From a conference room in the Downtown Brooklyn Partnership’s offices on the 10th floor of 1 MetroTech Center, Regina Myer glances out the window. Across the street, unmistakable purple flags signify New York University’s presence at 370 Jay Street, where NYU has poured hundreds of millions of dollars into repurposing the former New York City Transit Authority headquarters into a 500,000-square-foot campus building dedicated to its engineering, applied sciences, technology and media arts programs.

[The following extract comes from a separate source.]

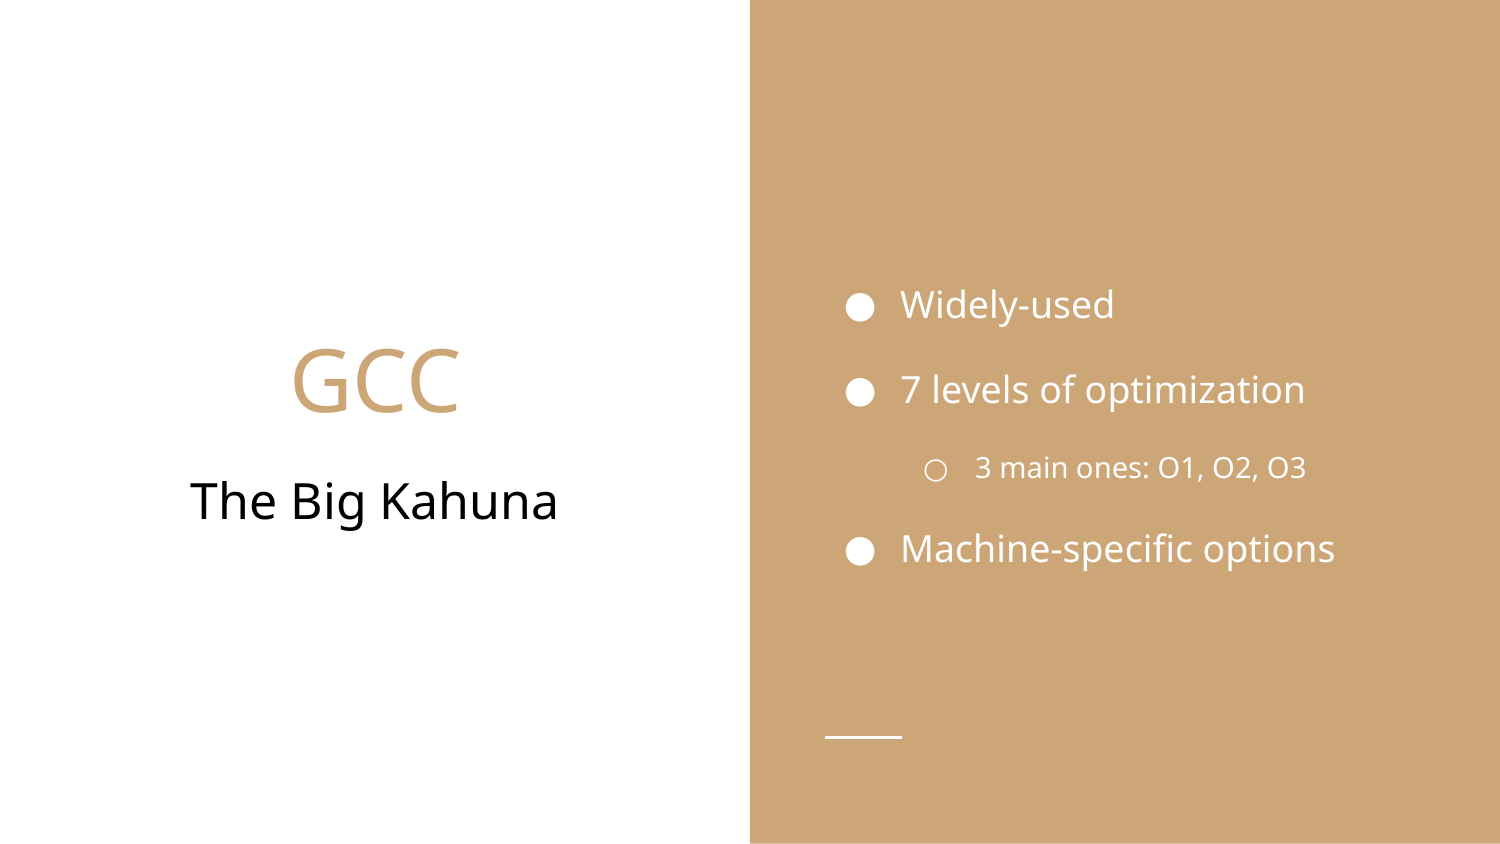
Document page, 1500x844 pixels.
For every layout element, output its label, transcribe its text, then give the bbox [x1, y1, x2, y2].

list Widely-used 7 levels of optimization 3 main ones: O1, O2, O3 Machine-specific options [810, 118, 1440, 725]
subtitle The Big Kahuna [43, 454, 708, 713]
title GCC [43, 152, 708, 446]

For Myer—who became the president of the Downtown Brooklyn Partnership (DBP) in November 2016, after a nearly three-decade career in the realm of urban planning and development—NYU’s investment is emblematic of the sort of commercial ecosystem that she and her organization are aiming to foster in Downtown Brooklyn: one where cutting-edge, tech- and media-focused companies are drawn to a deep pool of young, educated talent in deciding to set up shop in the city’s third-largest central business district.
“We have a changing office environment; Downtown Brooklyn had really previously been dominated by government and back-office uses,” Myer noted. But through initiatives like the Brooklyn Tech Triangle—a partnership between the DBP, the Dumbo Improvement District and the Brooklyn Navy Yard Development Corp. formed to bring technology, media and creative companies to Brooklyn—Myer’s organization has “worked really hard to market Downtown Brooklyn as a place for innovation,” she said.
Chairing the board is Ofer Cohen, the founder and CEO of Brooklyn-focused commercial real estate brokerage TerraCRG. Cohen, who replaced L&L MAG CEO MaryAnne Gilmartin in the role this past summer, said he and Myer have the shared priority of furthering Downtown Brooklyn’s transformation into an office destination that can compete with any other submarket in the city.
“We need to take advantage of the amazing human capital in Brooklyn and make this place ultra-competitive as a business destination,” Cohen said. “In order to do that we have to put the private-public partnership engine to work, because none of that stuff can happen without that cooperation.”
Cohen called it a “privilege” to work with Myer on advancing that vision at the DBP. “We’re so fortunate to have someone like her at the helm,” he noted. “It’s one thing to have a vision, but it’s a different thing to have someone who can execute that vision. She knows how to get things done.”